Parts of the exercise:
1. List every date given as a month and year in the passage on TRF in Kashmir.
2. Reproduce the stretch of the passage on TRF in Kashmir from "In December 2022, a" through "the Kashmir Valley.".
3. Go on with the passage on TRF in Kashmir from the point where it stops.

[Exercise passage Boundary: Start]

However, ISI's creative policy of preventing jihadi organizations from working inside Pakistan but letting them wreak havoc elsewhere in Afghanistan and Kashmir remains in place. In May 2020, in an interview with journalist Vijaita Singh, Jammu & Kashmir's Director General of Police Dilbag Singh described TRF as "a seasonal group" established to help Pakistan escape international scrutiny arising from the FATF sanction.[6]


Vishwa Bharti Higher Secondary School denied that female students wearing abayas were barred from entering school (image: Twitter)

Unsurprisingly, TRF has been claiming terror attacks in Jammu & Kashmir, which are essentially carried out by LeT and other jihadi groups. "This is a bid by the neighboring country [Pakistan] to give the group an indigenous shade; they are all backed by Lashkar-e-Taiba... Pakistan has been smuggling weapons from across the border to arm them," Singh, the police chief, said.[7] A report in January 2023 said: "Lashkar [LeT] and Jaish-e-Muhammad had religious connotations and Pakistan did not want that. They wanted to make the Kashmir militancy appear indigenous. Hence, they opted for 'Resistance' [as part of TRF's name]."[8]

Clearly, security officials in Kashmir do not see a distinction between TRF and LeT because none exists. During several security operations by Indian armed forces in Jammu & Kashmir, it emerged that the slain terrorists were Pakistani nationals, among them members of LeT, HuM, and JeM. However, attacks carried out by them were claimed by TRF.

In December 2022, a blog linked to TRF published a hitlist of 56 employees from the community, it caused widespread fear among Kashmiri Pandits, especially because Islamic terrorists have been targeting non-Muslims working Kashmir.[9] Kashmiri Pandits are Hindus employed in Kashmir Valley under the Prime Minister's Rehabilitation Package (PMRP), most of whom had left Kashmir due to threats from Islamist groups in the 1990s. The Indian federal government has been trying ever since to rehabilitate the Kashmiri Pandits who had left the Kashmir Valley.

[Exercise passage Boundary: End]
[Information shown Boundary: Start]

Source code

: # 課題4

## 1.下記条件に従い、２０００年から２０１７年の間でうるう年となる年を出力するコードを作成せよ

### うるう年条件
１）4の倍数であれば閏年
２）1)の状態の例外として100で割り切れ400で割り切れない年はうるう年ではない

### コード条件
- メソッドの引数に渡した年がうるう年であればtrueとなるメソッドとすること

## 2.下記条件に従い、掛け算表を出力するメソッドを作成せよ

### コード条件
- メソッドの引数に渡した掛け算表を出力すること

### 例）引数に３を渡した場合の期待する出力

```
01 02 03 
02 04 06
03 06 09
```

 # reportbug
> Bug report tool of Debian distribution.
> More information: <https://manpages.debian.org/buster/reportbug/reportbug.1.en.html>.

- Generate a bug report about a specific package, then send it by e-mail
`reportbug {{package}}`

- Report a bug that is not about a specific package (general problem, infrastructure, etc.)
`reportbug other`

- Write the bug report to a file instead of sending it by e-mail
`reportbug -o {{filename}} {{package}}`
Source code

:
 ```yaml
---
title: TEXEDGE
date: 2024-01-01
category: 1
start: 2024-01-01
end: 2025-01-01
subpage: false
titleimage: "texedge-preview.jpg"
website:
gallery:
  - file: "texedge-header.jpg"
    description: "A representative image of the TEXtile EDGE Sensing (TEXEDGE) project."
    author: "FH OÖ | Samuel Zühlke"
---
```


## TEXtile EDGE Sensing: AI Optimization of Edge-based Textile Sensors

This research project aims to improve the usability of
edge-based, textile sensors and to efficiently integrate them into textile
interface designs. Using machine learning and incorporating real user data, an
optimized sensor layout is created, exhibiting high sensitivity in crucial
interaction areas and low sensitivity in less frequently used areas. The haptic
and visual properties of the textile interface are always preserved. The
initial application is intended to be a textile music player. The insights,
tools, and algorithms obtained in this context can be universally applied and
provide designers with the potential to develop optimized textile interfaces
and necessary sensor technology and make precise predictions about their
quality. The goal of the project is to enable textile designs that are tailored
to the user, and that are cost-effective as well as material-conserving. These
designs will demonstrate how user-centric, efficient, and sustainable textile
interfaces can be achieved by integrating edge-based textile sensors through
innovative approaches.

[Information shown Boundary: End]

Outputs in order:
1.
- May 2020
- January 2023
- December 2022

2.
In December 2022, a blog linked to TRF published a hitlist of 56 employees from the community, it caused widespread fear among Kashmiri Pandits, especially because Islamic terrorists have been targeting non-Muslims working Kashmir.[9] Kashmiri Pandits are Hindus employed in Kashmir Valley under the Prime Minister's Rehabilitation Package (PMRP), most of whom had left Kashmir due to threats from Islamist groups in the 1990s. The Indian federal government has been trying ever since to rehabilitate the Kashmiri Pandits who had left the Kashmir Valley.

3.
In January 2023, India's Ministry of Home Affairs (MHA) banned TRF, declaring it to be a terrorist organization. The MHA notification named Sheikh Sajjad Gul as the key commander of the TRF and among other charges said it was "recruiting youth through online medium for furtherance of terrorist activities" and was also "involved in psychological operations on social media platforms for inciting people of Jammu and Kashmir to join terrorist outfits against Indian state."[10]

According to the annual report by the Jammu & Kashmir police department, as reported by the Indian media, "the maximum number of militants killed in the [Kashmir] valley in the year 2022 belonged to the TRF or LeT at 108, followed by Jaish [JeM] at 35. Additionally, out of the 100 individuals who joined militant ranks this year, 74 joined the [TRF] group."[11] Pakistan might have escaped from the FAFT grey list, but TRF's emergence as a jihadi group working as a decoy for Lashkar-e-Taiba in Kashmir reflects how Pakistan's policy of using jihadi terror groups continues unchanged.

* Tufail Ahmad is Senior Fellow for the MEMRI Islamism and Counter-Radicalization Initiative.

 

[1] Twitter.com/AabidMagami, June 8, 2023.

[2] TimesOfIndia.com (India), June 9, 2023.

[3] Twitter.com/seherBt121, June 8, 2023.

[4] Twitter.com/seherBt121, June 8, 2023.

[5] Dawn.com (Pakistan), October 21, 2022.

[6] TheHindu.com (India), May 5, 2020.

[7] TheHindu.com (India), May 5, 2020.

[8] IndianExpress.com (India), January 3, 2023.

[9] EconomicTimes.com (India), December 6, 2022.

[10] HindustanTimes.com (India), January 6, 2023.

[11] IndianExpress.com (India), January 3, 2023.